6. You will then see a six digit One-time password code.
   
   

7. Enter that code on the website in the Enter code field and press Verify.

   

8. Your login will then complete.

QUESTION: How long is a text code valid?
ANSWER: You will have 5 minutes to enter a code received via text. After that, the request will time out.

QUESTION: How long is an Authenticator app request valid?
ANSWER: You will have 1 minute to approve the request. After that, the request will time out.

QUESTION: What if I receive an approval request/text code but I didn't try to sign in anywhere?
ANSWER: This can mean a few different things. It could be that you were signed out of a system and when the web browser refreshed, it tried to log on automatically triggering the request.
Also, it could mean that someone knows your password and is trying to log on. The safest option is to deny the request and change your password.
IF YOU ARE UNSURE OF THE VERIFICATION REQUEST, DO NOT APPROVE IT!

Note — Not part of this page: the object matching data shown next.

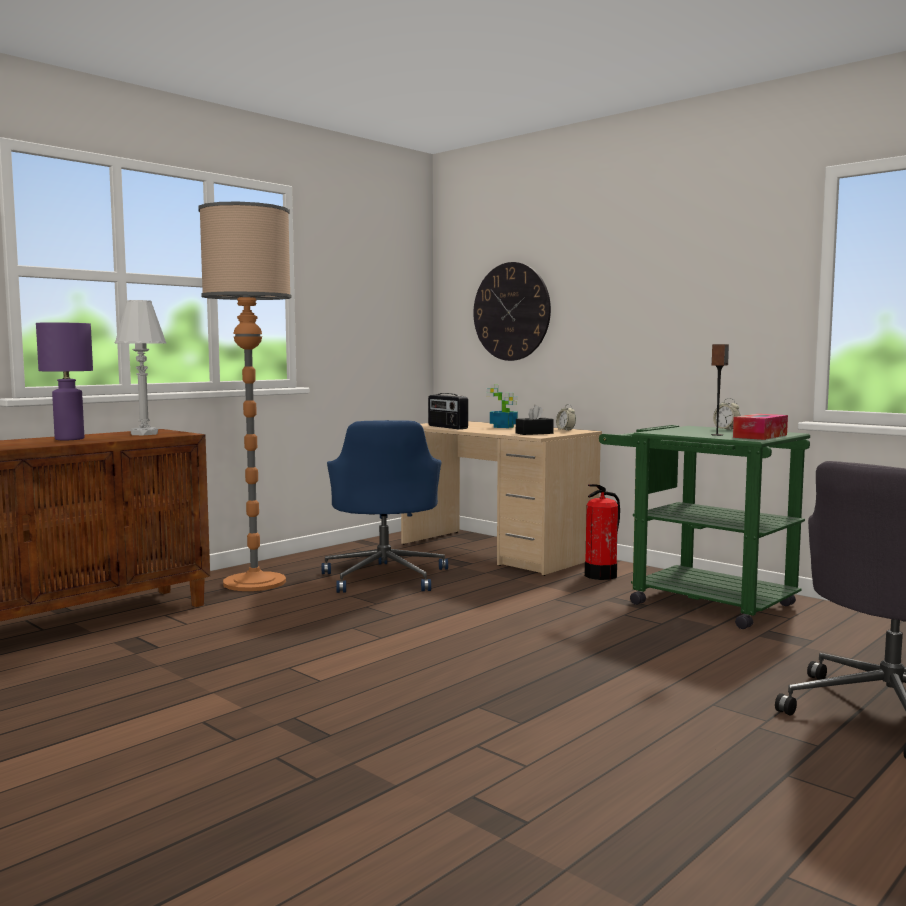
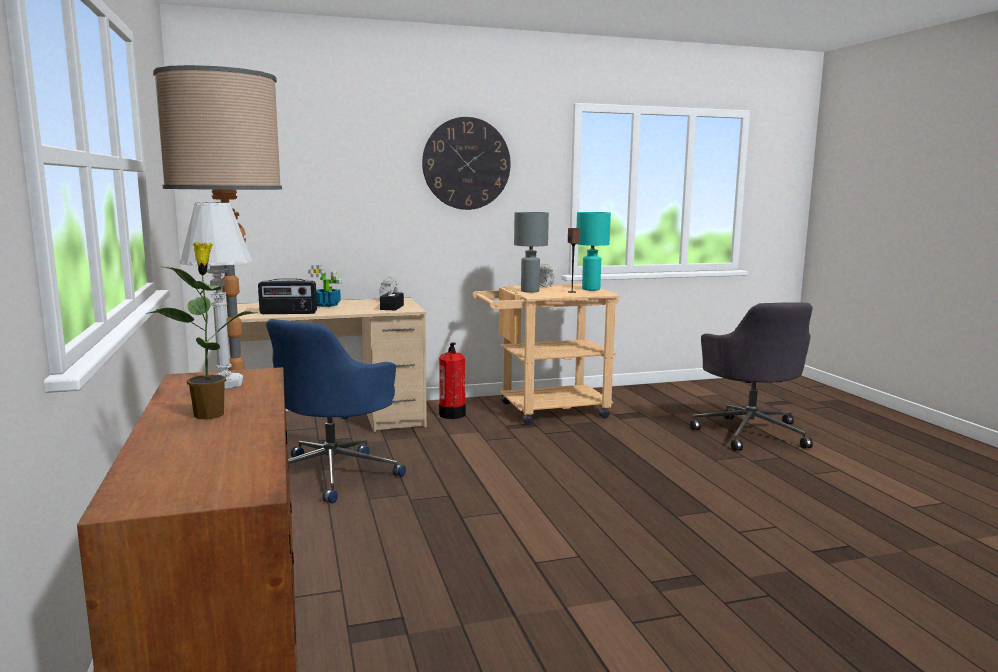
camera: 60 degrees left, 5 degrees up
purple table lamp [36,322,93,440] -> potted plant [146,242,258,420]
blue office chair [322,420,448,593] -> blue office chair turned 90 degrees clockwise [266,319,406,503]
wall clock [474,262,551,361] -> wall clock moved to [422,117,511,210]
green cart [599,425,810,629] -> beige cart [472,284,620,425]
tissue box [733,414,788,440] -> turquoise table lamp [576,212,611,291]
none -> grey table lamp [514,212,549,293]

QUESTION: What else can I do to keep my login secure?
ANSWER: First, NEVER give out your password to anyone for any reason. If someone claims to be from IT or the helpdesk and asks for your password, do NOT give it to them. There is no legitimate reason anyone from IT will ask for your password.
Next, if someone from IT, the helpdesk or anywhere else asks you to approve an MFA login request notification that you did not initiate, DO NOT DO IT! Just like asking for passwords, no LEGITIMATE IT/helpdesk personnel will ask you to approve an MFA request. This is usually an indication that a bad actor has your password and is trying to trick you into approving their request so they can log on to your account.

QUESTION: What if I have a faculty/staff account AND a student account?
ANSWER: If you have both a faculty/staff account and student account, you will need to register both accounts. You can set up a single mobile device with both accounts. Note that you can only use the Authenticator App with ONE Winthrop account. But you can set up a single phone number as an authentication phone for both a student and a faculty/staff account.